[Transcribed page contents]
Content starts
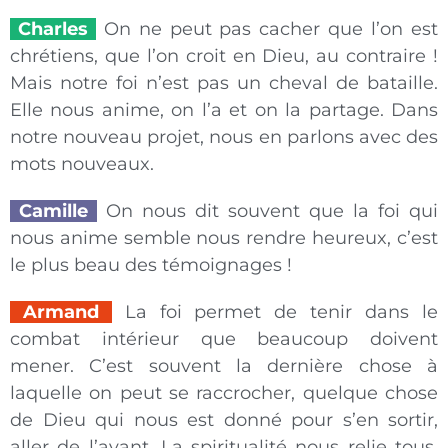
Charles
On ne peut pas cacher que l’on est
chrétiens, que l’on croit en Dieu, au contraire !
Mais notre foi n’est pas un cheval de bataille.
Elle nous anime, on l’a et on la partage. Dans
notre nouveau projet, nous en parlons avec des
mots nouveaux.
Camille
On nous dit souvent que la foi qui
nous anime semble nous rendre heureux, c’est
le plus beau des témoignages !
Armand
La foi permet de tenir dans le
combat intérieur que beaucoup doivent
mener. C’est souvent la dernière chose à
laquelle on peut se raccrocher, quelque chose
de Dieu qui nous est donné pour s’en sortir,
aller de l’avant. La spiritualité nous relie tous,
Content ends
### Written task:
In your copy, restate the data above word for word but leave out any picture.

### Written reply:
Charles
On ne peut pas cacher que l’on est
chrétiens, que l’on croit en Dieu, au contraire !
Mais notre foi n’est pas un cheval de bataille.
Elle nous anime, on l’a et on la partage. Dans
notre nouveau projet, nous en parlons avec des
mots nouveaux.
Camille
On nous dit souvent que la foi qui
nous anime semble nous rendre heureux, c’est
le plus beau des témoignages !
Armand
La foi permet de tenir dans le
combat intérieur que beaucoup doivent
mener. C’est souvent la dernière chose à
laquelle on peut se raccrocher, quelque chose
de Dieu qui nous est donné pour s’en sortir,
aller de l’avant. La spiritualité nous relie tous,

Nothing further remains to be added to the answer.